Americans who learn of it today often meet the outcome of this case with surprise, or even outrage. The contemporary conception of the American ethos is inextricable from a sweeping and robust view of our rights to free speech and expression, especially in political matters like the one dealt with in Frohwerk. To reconcile the case, it is useful to know that popular perception of democracy changed between the two world wars—after World War II it was common to insist that free expression was a prerequisite for democracy.[8] But from the founding until the 1920s, American democracy was widely perceived as republican rather than pluralist. In this republican democratic system, individual liberty remained a cornerstone, but such liberties were necessarily subordinate to the common good when community interests were implicated.[9] While free expression was entitled to protection, courts frequently engaged in balancing tests against broadly construed societal interests, developing a ”bad tendency” litmus, which standardized the practice of penalizing speech that was perceived to have harmful consequences.[10] And, aided by a theory of constructive intent, courts further lowered the barriers to conviction by bypassing mens rea inquiries, finding presumptive intent where such negative outcomes were “natural and probable consequences” of the defendant’s speech.[11]

Such a seemingly subjective and flimsy test may strike laymen and free speech purists alike as an obvious invitation for abuse. But following the country’s formal entry into the war in 1917, then-president Wilson promptly sought to wield state power to suppress opposition—explaining, in a statement that would shock our modern sensibilities, “censorship…is absolutely necessary to the public safety.”[12] A year after the Espionage Act was first passed, Congress effortlessly amended it to widen its scope.[13] The Sedition Act, as it would come to be called, criminalized “disloyal, profane, scurrilous, or abusive” statements directed at the government, Constitution, flag, or armed forces, or which in any way interfered with the collection of war bonds.[14] Over 2,000 prosecutions were initiated by the Department of Justice under the Espionage and Sedition Act, and convictions were secured in over half. Penalties could be as severe as a twenty-year prison sentence.[15] The Sedition Act was repealed by Congress in 1920, having never been ruled unconstitutional by any court. Frohwerk was convicted under the provisions of the Espionage Act alone—the decision has never been overturned.[16]

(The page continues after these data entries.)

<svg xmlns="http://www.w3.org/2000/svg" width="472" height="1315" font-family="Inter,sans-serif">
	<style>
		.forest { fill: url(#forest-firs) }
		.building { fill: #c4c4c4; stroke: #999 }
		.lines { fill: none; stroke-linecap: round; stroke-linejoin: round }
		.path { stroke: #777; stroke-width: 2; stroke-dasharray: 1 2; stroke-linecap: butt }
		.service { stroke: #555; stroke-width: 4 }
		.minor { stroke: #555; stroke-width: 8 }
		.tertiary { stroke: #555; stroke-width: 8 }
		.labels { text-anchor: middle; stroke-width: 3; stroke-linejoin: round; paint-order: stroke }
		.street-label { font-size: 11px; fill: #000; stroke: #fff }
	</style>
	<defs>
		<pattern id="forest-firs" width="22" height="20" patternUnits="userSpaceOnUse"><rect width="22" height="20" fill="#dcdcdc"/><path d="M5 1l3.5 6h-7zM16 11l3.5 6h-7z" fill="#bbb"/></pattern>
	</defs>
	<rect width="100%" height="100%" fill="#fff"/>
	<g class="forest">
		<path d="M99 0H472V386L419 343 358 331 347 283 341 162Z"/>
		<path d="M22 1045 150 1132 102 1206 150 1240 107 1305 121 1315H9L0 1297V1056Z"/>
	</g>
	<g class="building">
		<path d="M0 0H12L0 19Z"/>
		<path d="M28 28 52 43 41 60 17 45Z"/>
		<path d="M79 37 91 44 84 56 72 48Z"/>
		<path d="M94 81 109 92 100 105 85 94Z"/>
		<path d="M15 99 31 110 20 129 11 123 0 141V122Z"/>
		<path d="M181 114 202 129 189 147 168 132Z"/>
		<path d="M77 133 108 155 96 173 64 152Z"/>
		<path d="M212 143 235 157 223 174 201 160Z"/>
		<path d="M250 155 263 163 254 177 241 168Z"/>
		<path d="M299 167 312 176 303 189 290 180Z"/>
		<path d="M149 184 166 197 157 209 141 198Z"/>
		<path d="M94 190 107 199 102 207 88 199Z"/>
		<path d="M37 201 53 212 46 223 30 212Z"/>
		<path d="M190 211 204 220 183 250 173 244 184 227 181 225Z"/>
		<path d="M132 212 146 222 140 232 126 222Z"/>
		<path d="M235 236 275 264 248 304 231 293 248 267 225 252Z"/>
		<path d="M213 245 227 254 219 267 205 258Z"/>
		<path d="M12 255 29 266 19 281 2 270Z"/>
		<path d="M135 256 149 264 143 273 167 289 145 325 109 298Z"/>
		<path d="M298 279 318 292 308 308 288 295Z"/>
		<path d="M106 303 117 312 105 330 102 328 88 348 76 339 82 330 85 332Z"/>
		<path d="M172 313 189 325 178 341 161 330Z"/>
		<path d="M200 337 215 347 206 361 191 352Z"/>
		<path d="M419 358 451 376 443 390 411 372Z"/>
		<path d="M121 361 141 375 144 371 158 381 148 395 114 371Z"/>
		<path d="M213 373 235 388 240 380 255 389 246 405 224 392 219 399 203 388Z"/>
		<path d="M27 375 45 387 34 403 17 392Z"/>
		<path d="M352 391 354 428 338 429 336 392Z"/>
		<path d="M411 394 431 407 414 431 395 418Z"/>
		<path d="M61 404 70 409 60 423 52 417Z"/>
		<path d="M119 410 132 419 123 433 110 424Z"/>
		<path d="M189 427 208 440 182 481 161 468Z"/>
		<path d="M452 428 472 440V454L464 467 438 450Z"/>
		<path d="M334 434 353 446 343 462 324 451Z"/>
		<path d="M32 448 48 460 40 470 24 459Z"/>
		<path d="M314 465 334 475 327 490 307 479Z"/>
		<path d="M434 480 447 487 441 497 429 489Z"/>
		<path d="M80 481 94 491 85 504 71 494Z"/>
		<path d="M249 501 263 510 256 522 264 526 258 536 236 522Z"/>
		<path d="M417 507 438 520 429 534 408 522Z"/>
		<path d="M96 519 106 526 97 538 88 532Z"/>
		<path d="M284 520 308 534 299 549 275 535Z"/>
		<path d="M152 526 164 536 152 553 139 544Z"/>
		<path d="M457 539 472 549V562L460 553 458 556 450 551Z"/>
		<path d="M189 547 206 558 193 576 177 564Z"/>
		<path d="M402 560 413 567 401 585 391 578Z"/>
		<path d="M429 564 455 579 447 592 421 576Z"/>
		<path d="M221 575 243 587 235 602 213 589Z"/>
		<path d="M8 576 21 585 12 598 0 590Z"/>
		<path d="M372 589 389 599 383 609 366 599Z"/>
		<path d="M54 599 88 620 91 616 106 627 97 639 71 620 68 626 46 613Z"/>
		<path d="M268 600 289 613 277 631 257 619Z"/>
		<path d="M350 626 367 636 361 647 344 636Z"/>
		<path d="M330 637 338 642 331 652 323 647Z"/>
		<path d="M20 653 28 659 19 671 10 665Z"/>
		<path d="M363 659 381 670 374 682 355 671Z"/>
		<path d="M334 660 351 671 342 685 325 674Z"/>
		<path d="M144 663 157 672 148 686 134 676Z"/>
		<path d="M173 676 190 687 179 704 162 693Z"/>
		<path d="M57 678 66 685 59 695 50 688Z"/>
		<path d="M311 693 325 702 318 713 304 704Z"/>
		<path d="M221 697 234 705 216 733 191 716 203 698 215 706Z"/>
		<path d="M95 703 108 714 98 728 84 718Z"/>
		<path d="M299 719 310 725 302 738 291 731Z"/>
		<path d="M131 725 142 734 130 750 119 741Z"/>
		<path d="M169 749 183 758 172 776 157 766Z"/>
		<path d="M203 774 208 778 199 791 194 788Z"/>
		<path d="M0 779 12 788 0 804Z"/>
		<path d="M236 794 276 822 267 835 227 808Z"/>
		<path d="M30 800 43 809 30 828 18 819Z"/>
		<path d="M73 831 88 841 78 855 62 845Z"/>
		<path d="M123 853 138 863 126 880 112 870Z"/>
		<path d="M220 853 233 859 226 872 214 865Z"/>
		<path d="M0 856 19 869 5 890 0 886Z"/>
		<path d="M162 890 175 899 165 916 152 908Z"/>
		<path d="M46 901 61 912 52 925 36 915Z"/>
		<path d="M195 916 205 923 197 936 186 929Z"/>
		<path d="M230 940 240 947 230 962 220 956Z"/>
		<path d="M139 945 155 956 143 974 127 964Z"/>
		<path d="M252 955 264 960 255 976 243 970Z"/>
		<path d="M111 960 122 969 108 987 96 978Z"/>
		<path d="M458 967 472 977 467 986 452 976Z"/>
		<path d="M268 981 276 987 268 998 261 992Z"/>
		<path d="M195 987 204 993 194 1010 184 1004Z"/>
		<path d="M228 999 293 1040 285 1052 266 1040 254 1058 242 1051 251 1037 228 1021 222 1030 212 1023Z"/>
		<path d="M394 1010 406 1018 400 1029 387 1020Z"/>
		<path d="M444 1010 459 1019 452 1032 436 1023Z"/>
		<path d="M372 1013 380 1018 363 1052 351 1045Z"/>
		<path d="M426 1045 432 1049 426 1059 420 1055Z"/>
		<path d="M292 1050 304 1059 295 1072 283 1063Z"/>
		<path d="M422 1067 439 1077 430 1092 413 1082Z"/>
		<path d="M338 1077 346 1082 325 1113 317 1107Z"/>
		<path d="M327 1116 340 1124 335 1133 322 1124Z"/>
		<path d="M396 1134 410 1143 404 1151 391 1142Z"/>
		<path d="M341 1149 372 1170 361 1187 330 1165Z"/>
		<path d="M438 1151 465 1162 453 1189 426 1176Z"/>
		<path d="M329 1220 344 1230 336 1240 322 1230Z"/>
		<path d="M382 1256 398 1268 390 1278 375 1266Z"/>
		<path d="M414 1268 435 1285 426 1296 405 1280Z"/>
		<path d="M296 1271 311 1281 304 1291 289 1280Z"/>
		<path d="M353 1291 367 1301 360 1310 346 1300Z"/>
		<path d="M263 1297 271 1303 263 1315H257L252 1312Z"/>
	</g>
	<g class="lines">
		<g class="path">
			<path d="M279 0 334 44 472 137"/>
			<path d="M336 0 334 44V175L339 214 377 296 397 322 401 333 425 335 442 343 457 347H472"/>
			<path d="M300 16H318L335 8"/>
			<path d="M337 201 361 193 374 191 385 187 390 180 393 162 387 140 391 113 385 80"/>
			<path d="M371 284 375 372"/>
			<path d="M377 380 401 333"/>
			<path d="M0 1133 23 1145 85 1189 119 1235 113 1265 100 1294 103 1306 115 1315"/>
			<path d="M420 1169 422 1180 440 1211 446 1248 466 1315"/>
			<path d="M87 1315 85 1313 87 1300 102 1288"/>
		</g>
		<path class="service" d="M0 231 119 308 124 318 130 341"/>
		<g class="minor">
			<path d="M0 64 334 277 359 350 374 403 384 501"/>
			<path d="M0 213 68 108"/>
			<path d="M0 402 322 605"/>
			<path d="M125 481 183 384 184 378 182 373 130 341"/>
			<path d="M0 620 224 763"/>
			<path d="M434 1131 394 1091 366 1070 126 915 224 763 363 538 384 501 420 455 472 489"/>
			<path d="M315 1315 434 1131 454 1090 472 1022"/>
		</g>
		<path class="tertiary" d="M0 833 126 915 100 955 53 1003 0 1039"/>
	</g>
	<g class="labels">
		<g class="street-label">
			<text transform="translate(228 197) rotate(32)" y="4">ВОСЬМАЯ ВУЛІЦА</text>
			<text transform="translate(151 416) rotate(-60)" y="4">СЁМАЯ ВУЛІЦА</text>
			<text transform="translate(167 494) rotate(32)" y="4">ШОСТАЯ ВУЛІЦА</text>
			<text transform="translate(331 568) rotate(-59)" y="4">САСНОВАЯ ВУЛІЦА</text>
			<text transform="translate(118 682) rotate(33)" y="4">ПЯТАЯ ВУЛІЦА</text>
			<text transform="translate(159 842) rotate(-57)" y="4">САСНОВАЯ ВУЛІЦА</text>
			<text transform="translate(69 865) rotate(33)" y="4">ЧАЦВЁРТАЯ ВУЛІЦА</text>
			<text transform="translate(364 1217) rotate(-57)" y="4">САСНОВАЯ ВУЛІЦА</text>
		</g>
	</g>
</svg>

The decision in Frohwerk v. U.S. is emblematic of a unique moment in our nation’s history, one in which a relatively new democratic republic was subjected to a stringent test of its then-experimental principles of law and justice. The decision provides stark contrast and useful perspective on how dramatically our legal priorities with respect to freedom of expression have shifted. The case should also compel those who value a broad interpretation of First Amendment rights to reflect on the gap that remains between who we think we are, and who our legal history suggests we might be.

[1] Stephen M. Feldman, Free Speech, World War I, and Republican Democracy: The Internal and External Holmes, 6 First Amend. L. Rev. 192 (2008).

[2] Frohwerk v. US, 249 U.S. 204 (1919).

[3] Id. at 207.

[4] Id. at 205.

[5] Id. at 209.

[6] Id. at 210.

[7] Id. at 206.

[8] Feldman, 195.

[9] Feldman, 196.

[10]  Id.

[11] Id. at 197.

[12] Id. at 201.

[13] Id.

[14] Sedition Act of 1917, Pub. L. No. 65-150, 40 Stat. 553 (1918) (repealed 1920).

[15] Feldman, 202.

[16] Frohwerk, 249 U.S. 204, 210 (1919).